Fisherman turned his attention back to his nephew. They spoke for a few seconds, and then Zheng spoke in English to Mabeki: ‘My uncle will hear your proposal. He wishes you to know, however, that nothing happens in Hong Kong without him knowing about it, or that he cannot discover within a matter of an hour or two. There is, therefore, no point in you trying to mislead or cheat him. It is very important, for your sake, that you understand this.’

Zheng lowered his voice. ‘Seriously, Moses, you don’t want to cross my uncle.’

Mabeki gave his own approximation of a smile. ‘I understand, Johnny. So please assure your uncle first that I would never attempt to double-cross him, any more than he would think of double-crossing me. Also, inform him that I have spent the past ten years as the most trusted personal adviser of the President of Malemba, His Excellency the Honourable Henderson Gushungo, with the result that there is no threat he could possibly make that I have not both heard before and made myself. Further, tell him that no matter how many people he has had killed during his long and illustrious career, I have killed more in my relatively short one.

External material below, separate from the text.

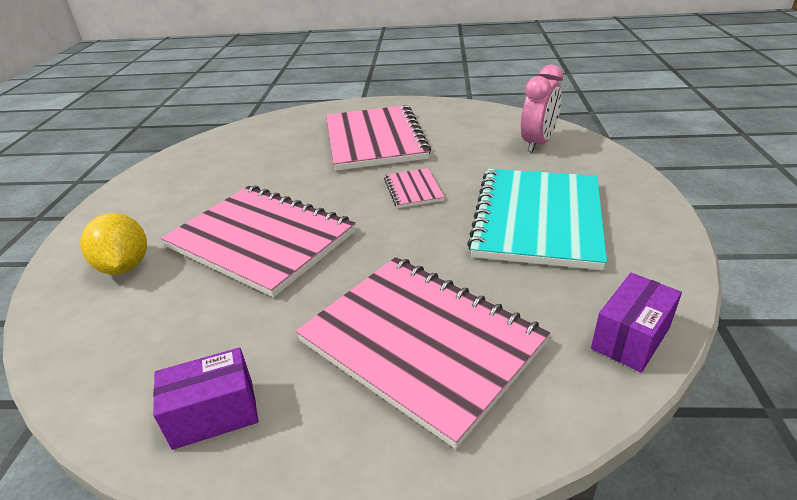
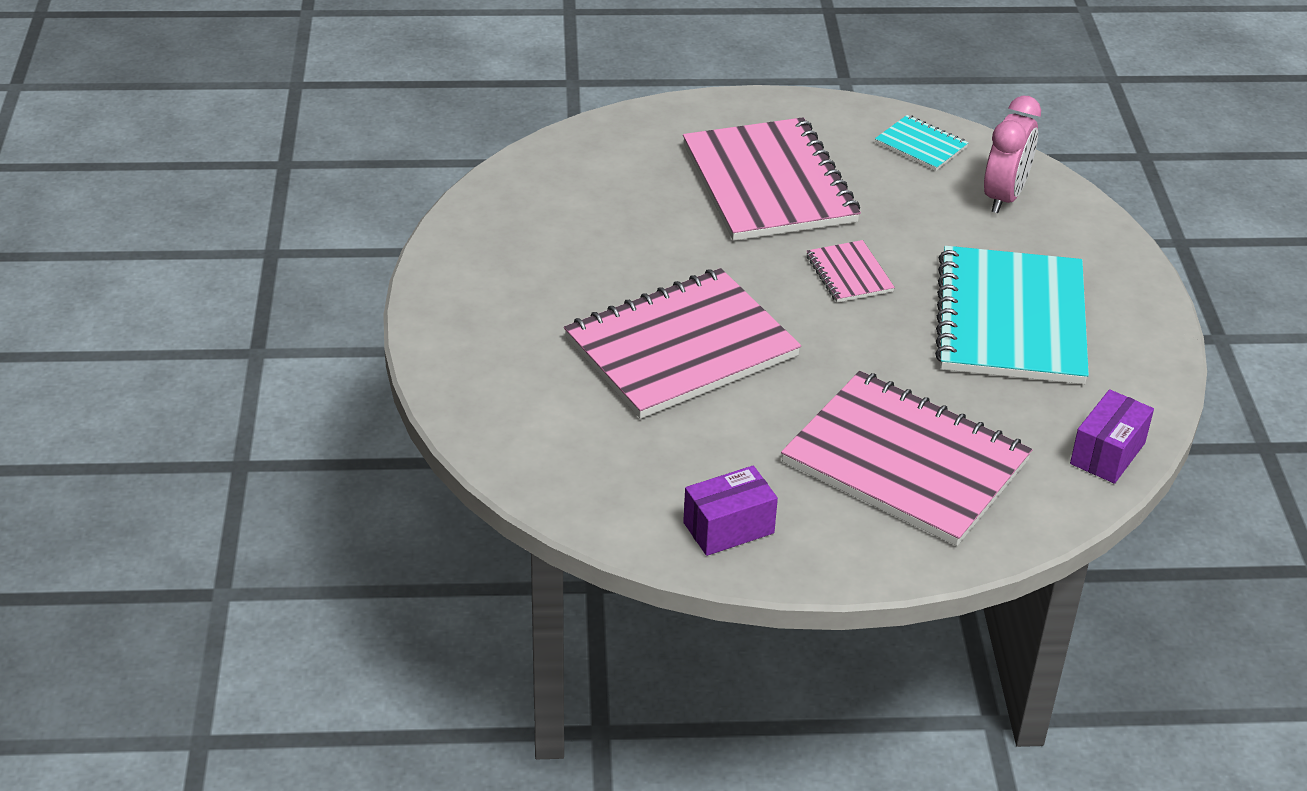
camera: 10 degrees left, 5 degrees up
(125, 266) = (529, 383): yellow lemon -> none
(261, 240) = (681, 347): pink notebook -> pink notebook turned 60 degrees counterclockwise
(483, 119) = (921, 145): none -> turquoise notebook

And fourthly, please ask him, with all due respect for his age, dignity and position, to stop pretending that he cannot speak English, since I can see very clearly from his eyes that he has understood every word I have just said.’

Mabeki watched the anger flare in Fisherman Zheng’s eyes, knew that he’d caught the old man red-handed, and added, ‘As I thought. So, let me explain the deal I have in mind, which is in essence very simple. At around noon on Sunday, roughly thirty-six hours from now, I will sell you a consignment of uncut Malemban diamonds worth at least fifteen million US dollars for a mere eight million. In exchange for this discount, which is much greater than I would normally give to any middle-man, you will kindly do me two additional services. One of them is nothing, a mere delivery run. The second is more complicated.’